Bugün, 27 Nisan 2024 Cumartesi

Muzaffer GÜNAY


OSMANPAŞA ŞADIRVANI

OSMANPAŞA ŞADIRVANI


             Yaklaşık 270 yıllık bir geçmişi olan bu günkü Ordu şehir merkezinde, bir zamanlar oldukça estetik sivil ve resmi yapının olduğu tarihi kayıtlardan anlaşılmaktadır. Ancak bu nadide eserlerin çok büyük bir kısmı şu veya bu nedenle yıkılmış veya ortadan kaldırılmıştır.

            Bunlardan biri de Osman Paşa Şadırvanı idi. Halk arasında Çarşı Şadırvanı da denirdi.

            Bu günkü Denizbank’ın hemen yakınında bulunan şadırvan her ne kadar Osman Paşa Şadırvanı olarak anılsa bile, asıl şadırvan 1936-37 yıllarında belediye tarafından yıktırılmıştır.

            Peki gerekçesi ne idi?

            Sütunların kubbeyi tartamayacak kadar hasar görmüş olması.

            Halbuki onarılabilirdi.

            Neyse, geçelim.

            Osman Paşa aslen Fatsalı olan Ali Paşanın torunudur. Babası Süleyman Paşadır. Annesi Erbaalıdır.

            1828-1842 tarihleri arasında Trabzon Valiliği yapan Osman Paşa,1833-35 tarihlerinde Ordu’ya bir medrese bir de şadırvan yaptırmıştır.

            İkisinden de iz kalmamıştır.

            O günkü adı ile Bucak kazasının en uygun yerine yapılan Şadırvan, Horasan harcı ile örtülü süslü kubbesi ile dikkati çekiyordu. 6 sütunlu olarak yapılan bu güzel eser, ülkemizin sütunları en yüksek şadırvanı olarak bilinir.

            Şadırvanın suyu, Saray Mahallesi’nin yukarısındaki doğal kaynaklardan künk borularla çarşının muhtelif noktalarına akıtılmaktaydı. Suyun dağıtımı için, eski Milletdüzü’nün kenarında bir su terazisi kurulmuştu.İşte bu su terazisinden ayrılan kanallarla sağlanıyordu şadırvanın suyu. Zeminde direkler arasında yine altı köşeli esas havuz vardı. O zamanlarda şadırvanın yapıldığı yerde pek az yapı vardı.Şadırvan’ın hemen yakınında bulunan Yalı Cami ise ahşapmış o tarihlerde. Yine o günlerde köy pazarı da burada kurulmakta imiş.
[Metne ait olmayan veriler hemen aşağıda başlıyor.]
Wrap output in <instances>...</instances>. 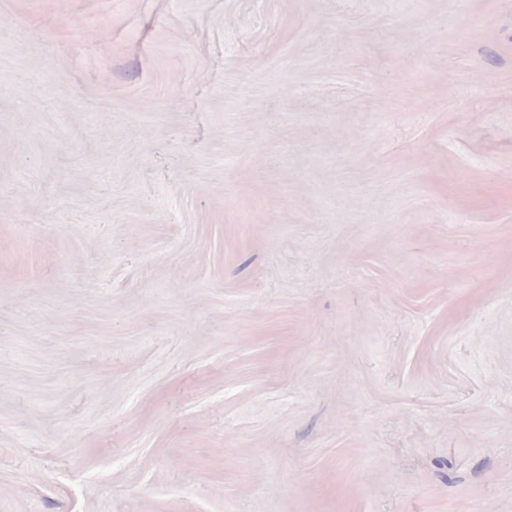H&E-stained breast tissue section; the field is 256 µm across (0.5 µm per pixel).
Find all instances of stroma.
<instances>
[{"label":"stroma","instance_id":"1","mask_svg":"<svg viewBox=\"0 0 512 512\" xmlns=\"http://www.w3.org/2000/svg\"><path fill=\"white\" fill-rule=\"evenodd\" d=\"M0 512H512V0H0Z\"/></svg>","mask_w":512,"mask_h":512}]
</instances>
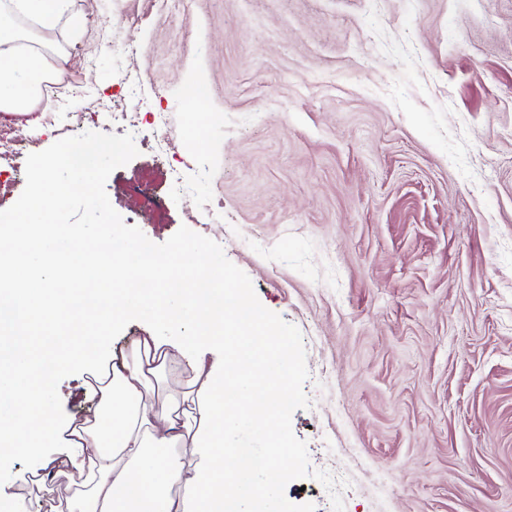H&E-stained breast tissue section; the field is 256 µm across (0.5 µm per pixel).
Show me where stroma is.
Returning a JSON list of instances; mask_svg holds the SVG:
<instances>
[{"label": "stroma", "mask_w": 512, "mask_h": 512, "mask_svg": "<svg viewBox=\"0 0 512 512\" xmlns=\"http://www.w3.org/2000/svg\"><path fill=\"white\" fill-rule=\"evenodd\" d=\"M69 64L8 136L0 210L27 154L86 131L139 151L106 182L152 242L180 226L217 242L260 303L303 338L310 407L292 429L344 512H512V0H72ZM205 89L192 111L186 84ZM137 88V132L114 102ZM220 114L204 143L191 129ZM223 212L204 223L199 205ZM133 309L61 369L59 424L148 328ZM52 443L0 462V494L66 512L74 475ZM55 475L30 496L36 460Z\"/></svg>", "instance_id": "1"}]
</instances>
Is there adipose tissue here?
<instances>
[{
  "label": "adipose tissue",
  "mask_w": 512,
  "mask_h": 512,
  "mask_svg": "<svg viewBox=\"0 0 512 512\" xmlns=\"http://www.w3.org/2000/svg\"><path fill=\"white\" fill-rule=\"evenodd\" d=\"M69 12L70 0H0V111L31 109L50 72L67 63L50 35L62 19L78 25ZM24 19L37 35L21 27ZM56 166L72 169L69 185L56 181ZM53 167L37 174L32 198L0 226V458L63 439L66 464L80 478L66 498L69 512H240L245 501L255 512H273L272 492L292 479V470L280 466L267 482L254 481L227 436L230 427L245 425L275 455L290 453L287 425L272 422L293 386L288 337L250 305L221 262H193L194 247L180 245L166 256L137 244L115 251L111 236L90 243L61 228L55 216L67 192H92V156L70 142ZM63 237L79 260L73 274L61 272L54 253ZM191 272L212 294L209 308L191 309L201 323L193 348L147 331L134 344L133 363L113 365L108 384L84 388L95 420L61 432L50 398L53 370L82 359L92 337H104L131 308L167 320L175 307L170 284ZM183 357L194 380L177 404L157 405L152 378ZM238 385L245 389L239 406L225 409V393ZM179 443L197 459L188 477L182 461L166 454ZM179 482L184 492L176 497L171 488Z\"/></svg>",
  "instance_id": "1"
}]
</instances>
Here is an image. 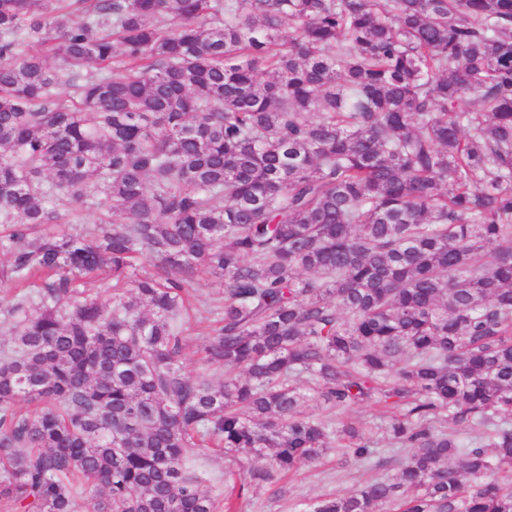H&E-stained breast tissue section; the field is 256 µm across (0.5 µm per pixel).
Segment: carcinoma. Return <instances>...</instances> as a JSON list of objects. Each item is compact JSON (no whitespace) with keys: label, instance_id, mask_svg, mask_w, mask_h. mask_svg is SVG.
<instances>
[{"label":"carcinoma","instance_id":"1","mask_svg":"<svg viewBox=\"0 0 512 512\" xmlns=\"http://www.w3.org/2000/svg\"><path fill=\"white\" fill-rule=\"evenodd\" d=\"M56 2L0 0V508L237 512L383 434L307 512H512V0ZM212 284L207 280H202L197 291L198 301L196 304V310L192 313L191 320L187 325V342L183 349L181 362L188 372H195L197 368V359L199 357V348L202 344V337L198 334L201 332V328L207 324L206 317L212 318L211 315L206 313L207 306L205 304L208 301L211 292ZM379 457L390 461L376 466L378 457L370 464L341 465L336 454L328 455L318 464L307 467L290 478H275L271 485L263 484L239 501L240 512H305L314 501L328 495H344L368 478L391 476L394 459L409 452V448H392L388 441L380 444ZM199 463L208 472L211 481L209 483H205L203 489L207 491L211 489L213 490L214 488L211 487V484L221 486L224 489V458L208 454L201 456L199 459Z\"/></svg>","mask_w":512,"mask_h":512}]
</instances>
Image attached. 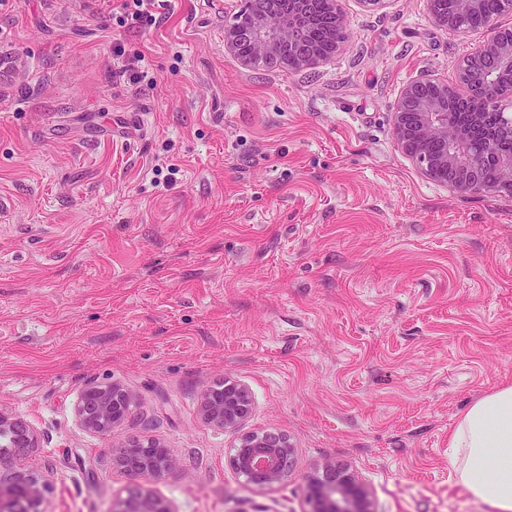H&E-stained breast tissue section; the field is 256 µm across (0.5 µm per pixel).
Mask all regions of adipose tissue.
I'll return each mask as SVG.
<instances>
[{
    "label": "adipose tissue",
    "instance_id": "1",
    "mask_svg": "<svg viewBox=\"0 0 512 512\" xmlns=\"http://www.w3.org/2000/svg\"><path fill=\"white\" fill-rule=\"evenodd\" d=\"M453 474L490 512H512V383L475 399L448 436Z\"/></svg>",
    "mask_w": 512,
    "mask_h": 512
}]
</instances>
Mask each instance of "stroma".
I'll list each match as a JSON object with an SVG mask.
<instances>
[{
    "label": "stroma",
    "instance_id": "obj_1",
    "mask_svg": "<svg viewBox=\"0 0 512 512\" xmlns=\"http://www.w3.org/2000/svg\"><path fill=\"white\" fill-rule=\"evenodd\" d=\"M341 6L345 49L294 69L225 52L246 0H156L140 27L120 0H0V408L40 437L11 464L43 512H117L136 435L179 462L149 483L173 512H307L327 459L377 512H486L448 435L512 382V194L426 180L392 135L402 88L484 33ZM226 380L252 398L235 430L201 413ZM109 382L137 421L87 431L77 399ZM266 429L294 463L257 487L230 458Z\"/></svg>",
    "mask_w": 512,
    "mask_h": 512
}]
</instances>
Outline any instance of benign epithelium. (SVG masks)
Here are the masks:
<instances>
[{"label":"benign epithelium","instance_id":"obj_1","mask_svg":"<svg viewBox=\"0 0 512 512\" xmlns=\"http://www.w3.org/2000/svg\"><path fill=\"white\" fill-rule=\"evenodd\" d=\"M314 0H294L286 15L277 11V0H249L242 11L244 23L239 38L251 46V54L240 53L234 39L225 40V51L249 65L260 60L277 65L293 55L301 66L318 64L313 47L305 40L313 18ZM321 10L330 17L335 31H346L340 0H320ZM429 14L435 25L457 29L455 16L444 12L437 0H429ZM487 38L473 45L458 64L457 83L422 77L402 90L393 112V136L398 147L416 160L423 175L438 184L469 194L499 192L512 194V155L498 159L500 176L489 183L484 176L485 151L497 134L512 136V115L495 112L496 128L481 139L484 150L473 145L471 133L455 124L450 112L458 98L496 100L512 90V35H505L499 17L488 19L483 27ZM440 141L444 151L431 156L421 146ZM133 393L116 383L91 384L84 388L76 405V416L85 429L105 434L121 421H135ZM251 405L247 387L226 382L221 389L204 393L201 410L204 419L217 427L234 429L246 417ZM38 447L33 428L21 417L0 408V465L5 458L23 456ZM294 449L288 437L275 431L241 436L231 457V465L250 483L264 487L283 481L289 473ZM130 476L142 480L123 501L118 512H170L143 480L161 476L178 465L177 459L160 443L136 438L115 458ZM316 477L308 488V512H376L368 487L350 469L333 460L316 466ZM46 485L40 476L24 471L0 469V512H42Z\"/></svg>","mask_w":512,"mask_h":512}]
</instances>
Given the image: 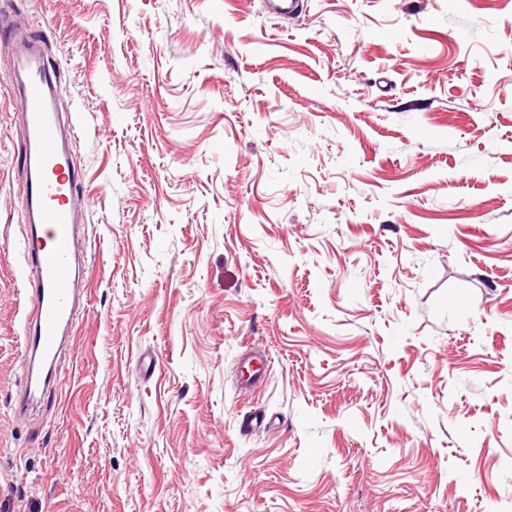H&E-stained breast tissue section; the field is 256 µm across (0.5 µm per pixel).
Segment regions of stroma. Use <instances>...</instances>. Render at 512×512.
I'll list each match as a JSON object with an SVG mask.
<instances>
[{"instance_id":"stroma-1","label":"stroma","mask_w":512,"mask_h":512,"mask_svg":"<svg viewBox=\"0 0 512 512\" xmlns=\"http://www.w3.org/2000/svg\"><path fill=\"white\" fill-rule=\"evenodd\" d=\"M302 2L0 0L91 200L21 419L0 34V512H512V0ZM270 360L267 354L252 353L240 361L239 385L242 389L251 390L261 386L270 368Z\"/></svg>"}]
</instances>
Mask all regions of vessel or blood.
Here are the masks:
<instances>
[{"label": "vessel or blood", "mask_w": 512, "mask_h": 512, "mask_svg": "<svg viewBox=\"0 0 512 512\" xmlns=\"http://www.w3.org/2000/svg\"><path fill=\"white\" fill-rule=\"evenodd\" d=\"M27 46L32 54L25 76L13 86L19 102L17 120L26 172L23 230L18 244L23 292L30 302L21 324L24 381L17 407L22 412L35 397L36 364L55 363L67 339L74 336L84 300L77 278L83 259L78 215L90 206L80 189L83 173L69 148L75 127L65 124L56 107L63 88L42 62L38 41L28 40ZM269 367L266 354L243 358L239 364L240 387L250 390L261 386Z\"/></svg>", "instance_id": "1"}]
</instances>
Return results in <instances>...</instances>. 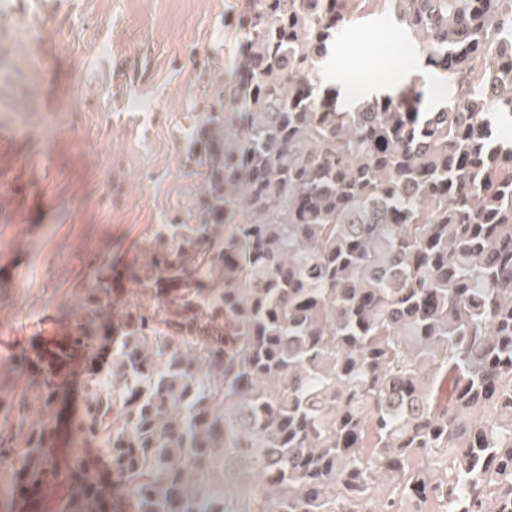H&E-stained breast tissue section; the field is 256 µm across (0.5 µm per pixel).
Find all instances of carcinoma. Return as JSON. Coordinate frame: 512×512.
<instances>
[{
    "mask_svg": "<svg viewBox=\"0 0 512 512\" xmlns=\"http://www.w3.org/2000/svg\"><path fill=\"white\" fill-rule=\"evenodd\" d=\"M394 16L422 77L346 101L334 43ZM243 60L194 131L193 224H162L149 271L224 321L218 347L139 313L84 383L74 429L109 459L52 447L43 415L0 437V512H512V0H249ZM191 253L202 261L189 263ZM79 321L54 354L97 356Z\"/></svg>",
    "mask_w": 512,
    "mask_h": 512,
    "instance_id": "1",
    "label": "carcinoma"
}]
</instances>
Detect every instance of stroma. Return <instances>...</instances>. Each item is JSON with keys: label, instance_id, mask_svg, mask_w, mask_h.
<instances>
[{"label": "stroma", "instance_id": "stroma-1", "mask_svg": "<svg viewBox=\"0 0 512 512\" xmlns=\"http://www.w3.org/2000/svg\"><path fill=\"white\" fill-rule=\"evenodd\" d=\"M246 0H0V379L27 421L41 404L26 356L68 339L76 316L113 324L151 313L178 330L177 305L131 278L159 225L189 224L200 195L192 133L239 55ZM397 28L373 14L329 59L338 89L404 79ZM87 362L58 380L55 453L67 459Z\"/></svg>", "mask_w": 512, "mask_h": 512}]
</instances>
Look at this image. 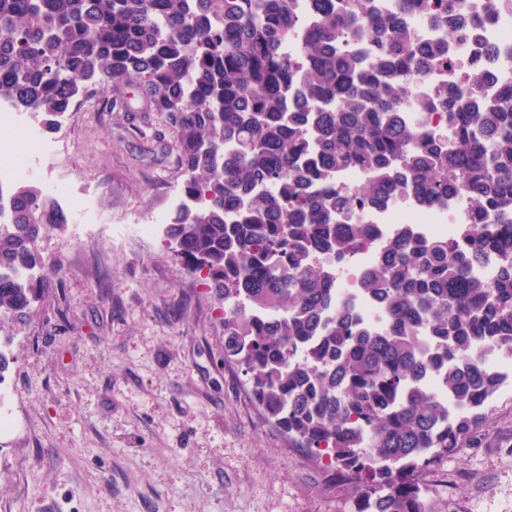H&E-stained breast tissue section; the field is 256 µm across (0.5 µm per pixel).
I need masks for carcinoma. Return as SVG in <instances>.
I'll return each instance as SVG.
<instances>
[{"label": "carcinoma", "instance_id": "carcinoma-1", "mask_svg": "<svg viewBox=\"0 0 512 512\" xmlns=\"http://www.w3.org/2000/svg\"><path fill=\"white\" fill-rule=\"evenodd\" d=\"M296 0H0V101L54 129L81 96L138 87L174 134L186 178L164 225L174 258L204 272L221 305L224 361L247 377L264 419L354 499V512H428V467L461 447L500 389L487 360L512 352V90L436 108L446 132L404 113L415 67L447 59L372 0H315L300 35ZM450 26L456 0H400ZM301 39V58L284 46ZM368 39L373 56L341 53ZM368 181L333 187L342 171ZM466 193L458 240L406 233L384 245L364 326L336 305V264L370 236L356 205L399 194L444 204ZM0 332L24 323L62 269L38 250L63 230L53 199L27 181L0 193ZM495 254L488 282L474 275ZM432 345L421 356L418 335ZM435 374L462 411L422 384Z\"/></svg>", "mask_w": 512, "mask_h": 512}]
</instances>
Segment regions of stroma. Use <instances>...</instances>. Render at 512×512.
Masks as SVG:
<instances>
[{
  "label": "stroma",
  "mask_w": 512,
  "mask_h": 512,
  "mask_svg": "<svg viewBox=\"0 0 512 512\" xmlns=\"http://www.w3.org/2000/svg\"><path fill=\"white\" fill-rule=\"evenodd\" d=\"M78 102L30 181L69 174L63 268L14 335L4 385L23 426L0 438V512H350L323 462L291 448L224 362L214 292L134 219L170 214L183 173L161 113ZM429 512H512V371L470 442L426 477Z\"/></svg>",
  "instance_id": "stroma-1"
}]
</instances>
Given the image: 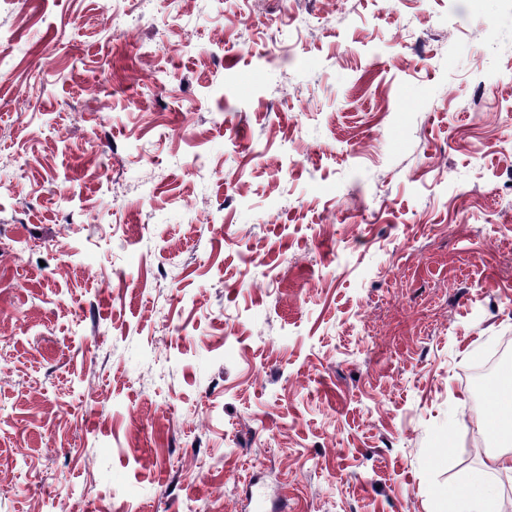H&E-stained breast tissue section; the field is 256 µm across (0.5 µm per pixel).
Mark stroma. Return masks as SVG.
I'll list each match as a JSON object with an SVG mask.
<instances>
[{"label":"stroma","instance_id":"35a3bbf8","mask_svg":"<svg viewBox=\"0 0 512 512\" xmlns=\"http://www.w3.org/2000/svg\"><path fill=\"white\" fill-rule=\"evenodd\" d=\"M0 512H448L500 449L512 0H0Z\"/></svg>","mask_w":512,"mask_h":512}]
</instances>
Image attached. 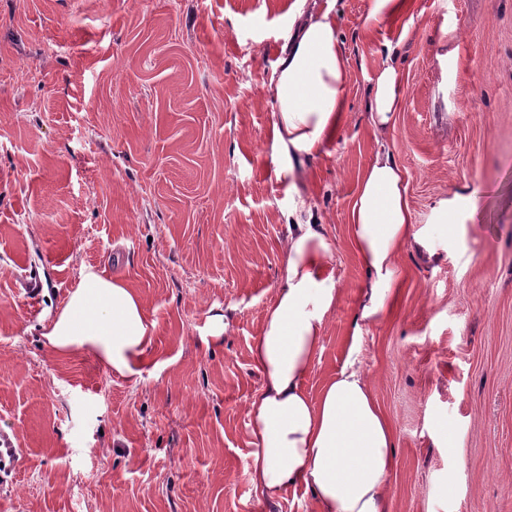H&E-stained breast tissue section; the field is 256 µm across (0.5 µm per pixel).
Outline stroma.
I'll list each match as a JSON object with an SVG mask.
<instances>
[{"label": "stroma", "instance_id": "1", "mask_svg": "<svg viewBox=\"0 0 512 512\" xmlns=\"http://www.w3.org/2000/svg\"><path fill=\"white\" fill-rule=\"evenodd\" d=\"M293 0H0V512H315L252 487L250 353L286 235L266 83ZM332 6L349 120L311 203L341 295L305 387L347 354L368 275L347 241L376 149L368 90L397 50L387 140L423 239L359 358L396 436L392 512H512V0H413L379 27ZM156 323L140 378L44 335L81 266ZM231 323L204 346L212 315Z\"/></svg>", "mask_w": 512, "mask_h": 512}]
</instances>
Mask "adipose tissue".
<instances>
[{"mask_svg":"<svg viewBox=\"0 0 512 512\" xmlns=\"http://www.w3.org/2000/svg\"><path fill=\"white\" fill-rule=\"evenodd\" d=\"M306 2L295 0L299 25L268 80L275 105L270 148L274 175L288 184V232L273 303L251 348L261 384L247 406L253 436L249 480L270 501L305 489L316 512H389L395 435L358 355L368 326L387 310L400 255L418 241L405 174L387 144L401 96L399 71L393 57H386L369 90L366 118L377 148L349 209L348 242L369 284L348 328L347 357L313 396L305 382L341 290L336 242L314 212L306 186L313 162L347 117L349 67L335 14ZM155 330L137 291L84 266L77 287L51 316L46 337L61 357L90 351L113 373L134 379Z\"/></svg>","mask_w":512,"mask_h":512,"instance_id":"obj_1","label":"adipose tissue"}]
</instances>
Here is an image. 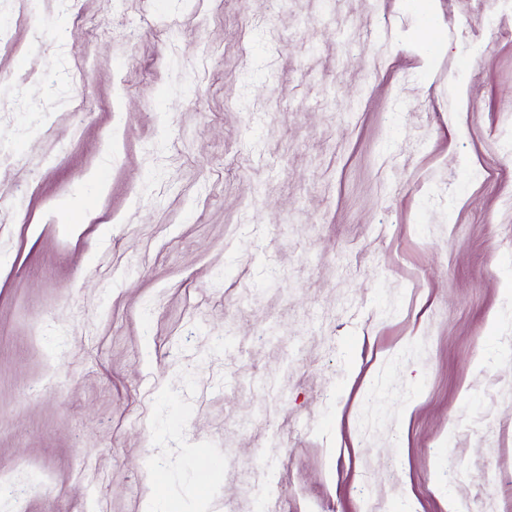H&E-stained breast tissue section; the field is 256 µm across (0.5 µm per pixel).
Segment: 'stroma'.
<instances>
[{"label": "stroma", "mask_w": 512, "mask_h": 512, "mask_svg": "<svg viewBox=\"0 0 512 512\" xmlns=\"http://www.w3.org/2000/svg\"><path fill=\"white\" fill-rule=\"evenodd\" d=\"M0 474L512 512V0H0Z\"/></svg>", "instance_id": "35a3bbf8"}]
</instances>
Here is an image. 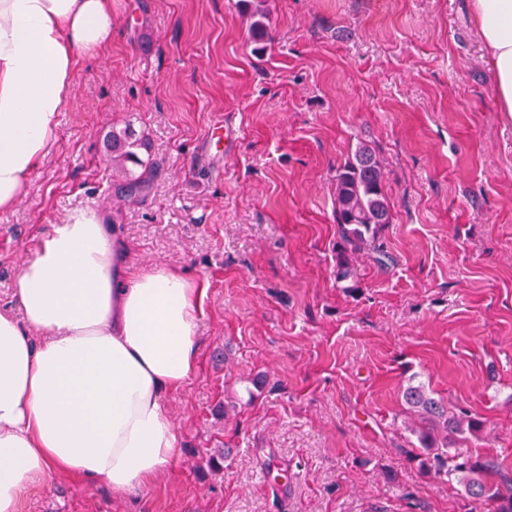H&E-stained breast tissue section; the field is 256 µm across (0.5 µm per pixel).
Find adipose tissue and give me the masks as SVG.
Masks as SVG:
<instances>
[{
    "mask_svg": "<svg viewBox=\"0 0 512 512\" xmlns=\"http://www.w3.org/2000/svg\"><path fill=\"white\" fill-rule=\"evenodd\" d=\"M512 119V0H470ZM112 42V0H0V211L25 195L73 93L79 54ZM203 291L180 271H137L108 224L79 210L20 269L23 311L0 310V512L54 473L126 492L177 452L165 407L198 361Z\"/></svg>",
    "mask_w": 512,
    "mask_h": 512,
    "instance_id": "1",
    "label": "adipose tissue"
}]
</instances>
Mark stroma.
Masks as SVG:
<instances>
[{
  "mask_svg": "<svg viewBox=\"0 0 512 512\" xmlns=\"http://www.w3.org/2000/svg\"><path fill=\"white\" fill-rule=\"evenodd\" d=\"M249 6L270 40L251 38ZM73 83L50 155L0 212V309L53 224L87 207L132 267L204 284L200 357L166 399L178 449L159 480L55 476L23 512H467L415 455L411 381L478 418L467 447L512 469V122L467 0H112V43ZM131 116L158 172L124 204L104 139ZM219 122L227 152L208 145ZM362 142L393 261L360 257L348 293L334 176Z\"/></svg>",
  "mask_w": 512,
  "mask_h": 512,
  "instance_id": "1",
  "label": "stroma"
}]
</instances>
            Şadırvan’ın taşları işlenmesi çok kolay olan beyaz Ünye taşı idi. Bu vesile ile belirtilmeli ki, Ordu Paşaoğlu Konağı (Ordu Müzesi) de keza Ünye taşından yapılmıştır.

            Ordu merkezdeki en nadide tarihi eserlerden olan Osmanpaşa ya da Çarşı Şadırvanı, bina edilişinden aşağı yukarı yüz yıl sonra zamanın belediyesince yıktırılmış, bu tarihten tam 60 yıl sonra 1996’da merhum Fahri Çelebi tarafından tamamen hayır işi olarak  zamanın belediye başkanı sayın Fikret Türkyılmaz’ın desteğiyle yeniden yaptırılmıştır. Ancak, aslının aynısı olduğunu ifade etmek biraz abartı olur. Ne olursa olsun, Fahri Çelebi büyük bir hizmete sahiplik yapmıştır. Rahmetle anıyoruz.

            Daha bu eser gibi pek çok yapı ilgisizlik ve hatta rant hırsı ile ortadan kaldırılmıştır, Ordu şehrinde.

            60-70 sene önceki Ordu şehri fotoğraflara bakılırsa,bu eserlerden bazılarının ne kadar zarif, ince işçilik eseri olduğu görülür.

            Keşke  o eserler korunsaymış.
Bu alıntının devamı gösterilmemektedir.